Parmi les nombreux sujets concernés par les négociations à venir, « le cycle de vie entier du plastique », de la production à la gestion des déchets. Le texte devra avoir un impact sur les pollutions terrestres, mais aussi marines. Des objectifs de réductions seront fixés au niveau mondial, avec des mesures « contraignantes » et d’autres « volontaires ». Le traité devra élaborer des plans nationaux, tout en prenant en compte les spécificités de chaque pays. Le mandat prévoit aussi de contrôler la mise en œuvre des objectifs et de trouver des financements pour aider les pays pauvres à les atteindre. Le comité planchera sur ces sujets dès cette année, avec « l’ambition d’achever ses travaux pour la fin 2024 ». Le texte sera alors soumis à l’approbation des pays membres.

Cette résolution va dans le sens des attentes des ONG de défense de l’environnement, réunies au sein du mouvement mondial « Break free from plastic ». Mais celles-ci restent en alerte. « Maintenant que le principe d’un traité a été voté, le plus difficile est à venir », met en garde Diane Beaumenay-Joannet, responsable plaidoyer et campagne déchets aquatiques pour l’ONG Surfrider Europe (Libération). « Il est important que le futur traité comporte des objectifs contraignants […] En cas de non-respect de ces objectifs, il est aussi nécessaire de prévoir des sanctions économiques, pour obliger la communauté internationale à effectivement réduire drastiquement la pollution plastique. »
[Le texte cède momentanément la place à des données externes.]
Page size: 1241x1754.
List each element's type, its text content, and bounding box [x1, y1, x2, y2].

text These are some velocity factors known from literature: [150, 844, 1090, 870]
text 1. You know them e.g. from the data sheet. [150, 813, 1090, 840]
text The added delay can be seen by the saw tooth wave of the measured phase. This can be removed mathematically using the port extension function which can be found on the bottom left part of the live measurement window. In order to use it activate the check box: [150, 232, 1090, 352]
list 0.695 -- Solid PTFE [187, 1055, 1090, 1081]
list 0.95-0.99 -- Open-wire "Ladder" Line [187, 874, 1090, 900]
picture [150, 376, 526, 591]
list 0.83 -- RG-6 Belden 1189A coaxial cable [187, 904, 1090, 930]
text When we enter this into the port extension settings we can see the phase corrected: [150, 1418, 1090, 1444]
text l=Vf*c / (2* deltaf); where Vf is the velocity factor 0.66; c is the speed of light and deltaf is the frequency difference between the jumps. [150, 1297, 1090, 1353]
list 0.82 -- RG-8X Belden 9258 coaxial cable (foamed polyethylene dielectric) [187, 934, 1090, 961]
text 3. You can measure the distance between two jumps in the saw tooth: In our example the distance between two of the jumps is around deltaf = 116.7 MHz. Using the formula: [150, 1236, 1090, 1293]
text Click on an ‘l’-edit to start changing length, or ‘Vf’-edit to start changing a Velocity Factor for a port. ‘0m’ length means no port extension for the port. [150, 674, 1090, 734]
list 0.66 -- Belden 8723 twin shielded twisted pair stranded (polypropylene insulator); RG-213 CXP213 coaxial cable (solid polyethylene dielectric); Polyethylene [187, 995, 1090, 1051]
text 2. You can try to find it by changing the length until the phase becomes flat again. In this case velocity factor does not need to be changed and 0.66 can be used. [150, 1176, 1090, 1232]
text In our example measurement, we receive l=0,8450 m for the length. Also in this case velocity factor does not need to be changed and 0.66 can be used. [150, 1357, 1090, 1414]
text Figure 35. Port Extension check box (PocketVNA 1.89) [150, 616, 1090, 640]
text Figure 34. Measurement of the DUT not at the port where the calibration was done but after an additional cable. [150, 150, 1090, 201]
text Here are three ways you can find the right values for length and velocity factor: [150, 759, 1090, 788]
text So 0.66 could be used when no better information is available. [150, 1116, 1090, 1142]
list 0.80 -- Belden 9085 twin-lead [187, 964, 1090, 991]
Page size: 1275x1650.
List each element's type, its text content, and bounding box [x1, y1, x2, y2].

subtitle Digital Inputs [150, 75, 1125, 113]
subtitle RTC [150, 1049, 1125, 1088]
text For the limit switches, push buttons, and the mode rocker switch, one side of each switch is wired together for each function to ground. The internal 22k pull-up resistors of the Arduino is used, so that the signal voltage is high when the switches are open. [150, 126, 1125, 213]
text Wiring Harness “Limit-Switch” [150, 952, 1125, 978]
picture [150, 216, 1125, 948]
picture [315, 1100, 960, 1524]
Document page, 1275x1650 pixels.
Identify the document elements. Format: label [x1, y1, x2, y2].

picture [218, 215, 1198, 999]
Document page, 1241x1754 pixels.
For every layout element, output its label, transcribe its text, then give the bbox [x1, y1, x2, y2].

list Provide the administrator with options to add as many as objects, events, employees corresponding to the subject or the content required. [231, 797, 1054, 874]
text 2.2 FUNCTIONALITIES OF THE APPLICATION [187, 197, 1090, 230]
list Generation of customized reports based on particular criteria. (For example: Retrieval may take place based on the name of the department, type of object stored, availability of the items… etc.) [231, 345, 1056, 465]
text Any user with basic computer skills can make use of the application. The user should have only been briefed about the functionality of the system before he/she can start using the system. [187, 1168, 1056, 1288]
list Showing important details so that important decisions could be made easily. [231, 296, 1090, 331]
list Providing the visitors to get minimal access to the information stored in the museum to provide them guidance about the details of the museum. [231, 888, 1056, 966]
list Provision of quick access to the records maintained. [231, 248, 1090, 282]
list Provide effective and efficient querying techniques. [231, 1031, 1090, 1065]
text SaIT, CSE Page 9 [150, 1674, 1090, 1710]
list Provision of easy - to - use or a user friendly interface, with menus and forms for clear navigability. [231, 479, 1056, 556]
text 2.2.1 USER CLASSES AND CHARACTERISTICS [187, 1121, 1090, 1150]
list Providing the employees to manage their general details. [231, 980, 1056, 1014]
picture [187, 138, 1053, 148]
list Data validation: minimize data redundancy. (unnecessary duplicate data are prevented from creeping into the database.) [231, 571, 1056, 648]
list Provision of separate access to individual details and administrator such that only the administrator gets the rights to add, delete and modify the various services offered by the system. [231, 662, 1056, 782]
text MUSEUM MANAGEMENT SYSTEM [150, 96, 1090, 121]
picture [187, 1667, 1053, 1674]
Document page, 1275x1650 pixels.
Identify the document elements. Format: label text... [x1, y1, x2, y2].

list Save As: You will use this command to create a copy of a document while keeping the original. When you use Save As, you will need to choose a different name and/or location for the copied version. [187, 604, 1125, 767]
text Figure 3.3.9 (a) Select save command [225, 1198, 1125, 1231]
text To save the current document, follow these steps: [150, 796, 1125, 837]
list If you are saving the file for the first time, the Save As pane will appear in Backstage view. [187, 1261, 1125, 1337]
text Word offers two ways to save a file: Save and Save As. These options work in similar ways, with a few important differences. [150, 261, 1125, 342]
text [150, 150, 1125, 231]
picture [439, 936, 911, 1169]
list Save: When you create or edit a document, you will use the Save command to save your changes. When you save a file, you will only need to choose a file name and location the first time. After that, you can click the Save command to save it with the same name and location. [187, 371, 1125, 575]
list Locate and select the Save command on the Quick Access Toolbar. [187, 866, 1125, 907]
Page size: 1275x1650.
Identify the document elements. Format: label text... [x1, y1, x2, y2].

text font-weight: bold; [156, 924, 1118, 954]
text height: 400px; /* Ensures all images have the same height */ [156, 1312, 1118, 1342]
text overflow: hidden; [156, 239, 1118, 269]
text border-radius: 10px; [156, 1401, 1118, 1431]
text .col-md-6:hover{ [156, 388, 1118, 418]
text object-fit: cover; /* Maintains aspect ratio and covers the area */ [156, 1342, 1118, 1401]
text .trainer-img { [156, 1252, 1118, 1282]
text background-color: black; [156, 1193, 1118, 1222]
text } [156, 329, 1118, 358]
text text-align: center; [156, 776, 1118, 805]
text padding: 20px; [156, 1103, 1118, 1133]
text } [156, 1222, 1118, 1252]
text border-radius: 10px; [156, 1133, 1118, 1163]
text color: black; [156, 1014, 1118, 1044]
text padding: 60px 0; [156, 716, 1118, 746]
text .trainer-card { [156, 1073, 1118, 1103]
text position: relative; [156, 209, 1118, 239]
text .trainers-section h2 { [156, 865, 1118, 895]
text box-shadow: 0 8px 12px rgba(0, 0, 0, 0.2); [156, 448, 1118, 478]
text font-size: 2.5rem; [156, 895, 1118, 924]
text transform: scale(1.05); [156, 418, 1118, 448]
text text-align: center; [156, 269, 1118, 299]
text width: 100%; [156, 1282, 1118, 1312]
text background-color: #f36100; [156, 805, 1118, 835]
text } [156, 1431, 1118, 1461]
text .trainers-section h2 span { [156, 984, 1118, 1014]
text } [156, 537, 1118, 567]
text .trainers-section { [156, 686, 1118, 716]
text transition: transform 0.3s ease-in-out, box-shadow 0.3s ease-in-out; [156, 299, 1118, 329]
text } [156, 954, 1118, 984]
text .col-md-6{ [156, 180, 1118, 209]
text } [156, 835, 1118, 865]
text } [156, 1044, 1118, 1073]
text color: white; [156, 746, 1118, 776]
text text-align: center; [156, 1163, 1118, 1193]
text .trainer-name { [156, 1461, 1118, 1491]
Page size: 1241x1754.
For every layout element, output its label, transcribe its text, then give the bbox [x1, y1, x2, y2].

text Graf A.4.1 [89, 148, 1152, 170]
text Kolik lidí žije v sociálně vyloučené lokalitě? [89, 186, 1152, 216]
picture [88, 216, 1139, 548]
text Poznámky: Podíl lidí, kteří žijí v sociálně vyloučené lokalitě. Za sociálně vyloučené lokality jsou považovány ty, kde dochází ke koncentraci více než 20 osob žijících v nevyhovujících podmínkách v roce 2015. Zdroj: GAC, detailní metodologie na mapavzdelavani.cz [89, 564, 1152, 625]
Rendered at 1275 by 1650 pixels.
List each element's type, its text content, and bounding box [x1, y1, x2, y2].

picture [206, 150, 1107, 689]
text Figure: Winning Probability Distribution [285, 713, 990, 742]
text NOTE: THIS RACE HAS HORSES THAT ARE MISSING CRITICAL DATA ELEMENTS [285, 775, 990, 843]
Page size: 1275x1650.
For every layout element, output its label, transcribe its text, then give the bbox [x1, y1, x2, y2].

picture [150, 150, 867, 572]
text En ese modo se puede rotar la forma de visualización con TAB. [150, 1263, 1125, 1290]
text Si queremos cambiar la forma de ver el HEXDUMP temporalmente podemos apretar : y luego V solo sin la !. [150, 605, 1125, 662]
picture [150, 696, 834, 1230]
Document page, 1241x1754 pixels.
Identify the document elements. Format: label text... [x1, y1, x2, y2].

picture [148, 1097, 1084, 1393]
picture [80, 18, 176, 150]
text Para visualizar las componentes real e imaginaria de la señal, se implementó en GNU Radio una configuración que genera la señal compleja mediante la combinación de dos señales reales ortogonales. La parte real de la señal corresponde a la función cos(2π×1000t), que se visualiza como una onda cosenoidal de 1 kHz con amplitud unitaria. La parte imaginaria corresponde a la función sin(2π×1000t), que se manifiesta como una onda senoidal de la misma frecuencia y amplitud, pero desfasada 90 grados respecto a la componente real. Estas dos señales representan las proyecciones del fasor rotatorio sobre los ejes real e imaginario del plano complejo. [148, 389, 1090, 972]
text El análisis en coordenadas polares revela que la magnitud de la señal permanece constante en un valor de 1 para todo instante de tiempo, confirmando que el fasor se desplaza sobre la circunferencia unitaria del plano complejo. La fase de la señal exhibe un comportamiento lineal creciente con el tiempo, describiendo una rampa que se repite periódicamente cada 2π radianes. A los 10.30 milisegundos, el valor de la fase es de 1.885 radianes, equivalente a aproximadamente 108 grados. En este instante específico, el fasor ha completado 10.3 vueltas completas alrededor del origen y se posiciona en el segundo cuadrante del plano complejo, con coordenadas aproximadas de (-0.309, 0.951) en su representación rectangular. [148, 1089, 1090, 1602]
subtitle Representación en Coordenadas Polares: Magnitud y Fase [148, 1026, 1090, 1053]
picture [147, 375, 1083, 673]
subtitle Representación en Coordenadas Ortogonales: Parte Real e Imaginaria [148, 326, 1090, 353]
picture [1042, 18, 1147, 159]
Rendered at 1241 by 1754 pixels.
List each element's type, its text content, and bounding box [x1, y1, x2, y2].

Passée de deux millions de tonnes en 1950 à plus de 400 millions de tonnes par an aujourd’hui, la production de plastique doit encore doubler d’ici 2040, selon le Programme des Nations unies pour l’environnement. Aujourd’hui, moins de 10 % des déchets plastiques sont recyclés et 22 % sont abandonnés dans des décharges sauvages, brûlés à ciel ouvert ou rejetés dans l’environnement, selon les dernières données de l’OCDE.